As no green chrome salts are used for fixation when waterproofing with Xeroderm P-AF/S-AF, there are no differences in colour between the front and back of the leather (two-sidedness), and the changes in shade which occurred with chrome fixation are likewise a thing of the past.

Thus the new Xeroderm products can also be used in the production of very pale-coloured or brilliantly dyed waterproof leathers, and there is nothing to stop ambitious fashion designers from using these colours for outdoor clothing as well.

Pale or colourful, soft or firm

Leathers treated by the waterproofing system with formic acid fixation also have important advantages with regard to the quality of the surface.

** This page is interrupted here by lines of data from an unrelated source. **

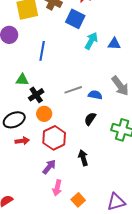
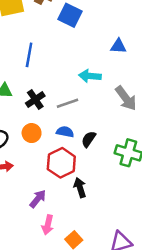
cyan arrow: (91, 41) -> (90, 76), moved, turned -114
black cross: (36, 95) -> (35, 100), moved
blue semicircle: (95, 95) -> (65, 132), moved
red hexagon: (54, 138) -> (61, 163), moved

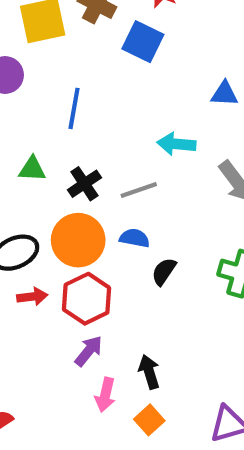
orange circle: (32, 133) -> (78, 240), size x1.6
black semicircle: (89, 139) -> (164, 271), moved
red hexagon: (61, 163) -> (87, 299), moved
black arrow: (80, 188) -> (149, 372), moved

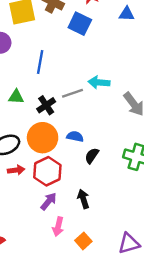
blue triangle: (224, 94) -> (127, 14), moved
gray line: (139, 190) -> (73, 93), moved
black arrow: (149, 372) -> (83, 199), moved

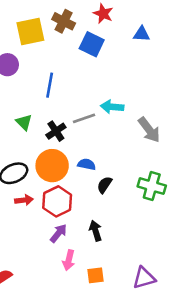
green triangle: (16, 97) -> (24, 122), turned 42
orange square: (83, 241) -> (96, 275), turned 35

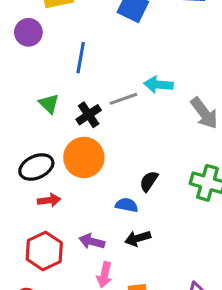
blue semicircle: (87, 164) -> (127, 205), moved
red hexagon: (57, 201) -> (44, 251), moved
black arrow: (96, 231) -> (138, 238), turned -90
purple arrow: (58, 233) -> (92, 241), turned -114

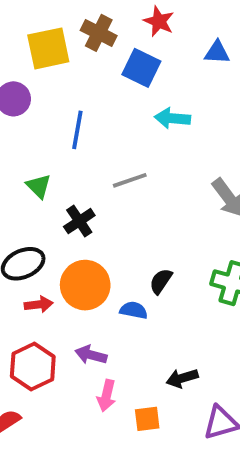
cyan arrow: (158, 85) -> (172, 118), moved
black cross: (89, 115) -> (79, 221), moved
orange circle: (84, 157) -> (85, 285), moved
black arrow: (138, 238) -> (182, 378), moved

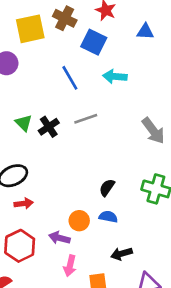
blue line: (77, 130) -> (70, 78), moved, turned -40
black cross: (79, 221) -> (49, 127), moved
orange circle: (85, 285) -> (79, 221), moved, size x0.6
blue semicircle: (134, 310) -> (108, 217), moved

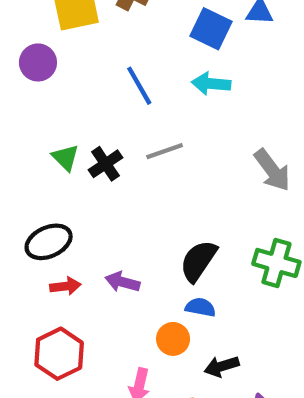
blue square: (94, 42) -> (211, 29), moved
black semicircle: (107, 188) -> (198, 261), size x1.5
orange circle: (79, 221) -> (173, 339), moved
purple arrow: (59, 238) -> (122, 282), moved

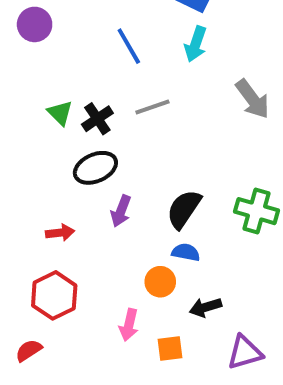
cyan arrow: (211, 84) -> (196, 44), turned -76
gray arrow: (272, 170) -> (253, 99), moved
black ellipse: (49, 242) -> (95, 168), moved
purple arrow: (122, 282) -> (121, 211), moved, turned -84

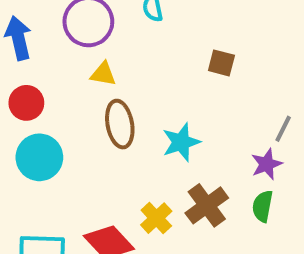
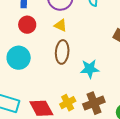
red circle: (26, 103) -> (27, 25), moved

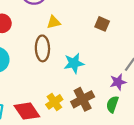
yellow triangle: (61, 25) -> (54, 22), moved, turned -32

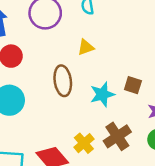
yellow triangle: (54, 22) -> (86, 47), moved
brown square: (102, 24) -> (133, 85), moved

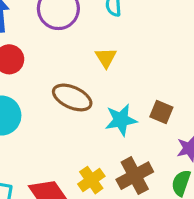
yellow triangle: (86, 47) -> (106, 58), turned -48
brown ellipse: (63, 81) -> (72, 97), turned -64

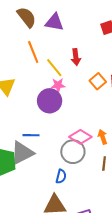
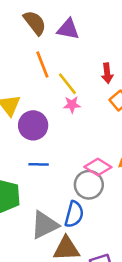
red arrow: (76, 57) -> (107, 73), moved
purple circle: (50, 101) -> (33, 125), moved
gray triangle: (22, 153) -> (45, 225), moved
blue semicircle: (61, 176) -> (74, 214), size x1.5

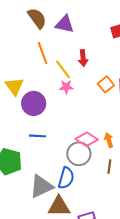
red arrow: (107, 73) -> (83, 58), moved

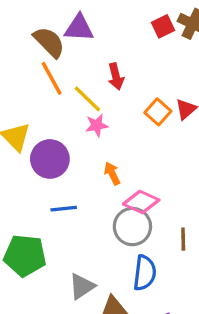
brown semicircle: (37, 18) -> (49, 42), moved
orange arrow: (109, 140) -> (112, 173), moved
blue semicircle: (66, 178) -> (145, 273), moved
gray triangle: (41, 186) -> (82, 286), size x0.7

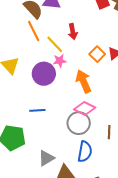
purple circle: (50, 159) -> (44, 74), moved
orange arrow: (112, 173) -> (83, 81), moved, size x1.6

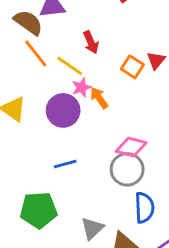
orange arrow: (83, 81) -> (99, 98), moved, size x0.7

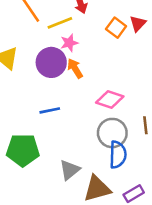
yellow line: (70, 66) -> (60, 23), turned -60
orange arrow: (99, 98) -> (75, 68), moved
gray circle: (127, 169) -> (112, 133), moved

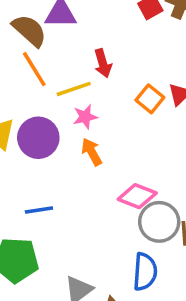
purple circle: (51, 62) -> (38, 138), moved
blue line: (50, 110) -> (39, 210), moved
gray circle: (112, 133) -> (159, 222), moved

They have a particularly smooth, supple and yet tight-grained surface, which does not feel silicone-like despite the silicone component, and a soft, wax-like handle. There is no shrinkage of the surface as there normally is with chrome fixation.

In addition, Xeroderm P-AF and S-AF solve the problems which previously arose when waterproofing firm leathers in particular. It is a well-known fact that large amounts of conventional waterproofing agents have a softening effect.

With the new Xeroderm products this is no longer a problem, as their high affinity to the leather ensures good penetration even of thick leathers.

Bayer has also developed special tanning materials (Tanigan F) for the retannage of particularly firm leathers which are to be waterproofed with Xeroderm. Thus the firmness and softness of the treated leather can be carefully adjusted by varying the retannage accordingly. The result is leather (upper leather for army boots) which combines a pleasant surface with good firmness.

Thus leathers treated with Xeroderm P-AF and S-AF are a valuable addition to the applications of this, the oldest material in the world. Thanks to their pleasant handle and smoothness, they can be used for the production of high-quality, waterproof articles.

With their waterproofness under dynamic stress, their good wear climate associated with high water vapour permeability and their good drying properties, they provide shoe manufacturers with an excellent material for boosting the popularity of traditional leather for the outdoor shoe sector, which, like textile leisure wear, has become increasingly the domain of products based on water-vapour-permeable membranes.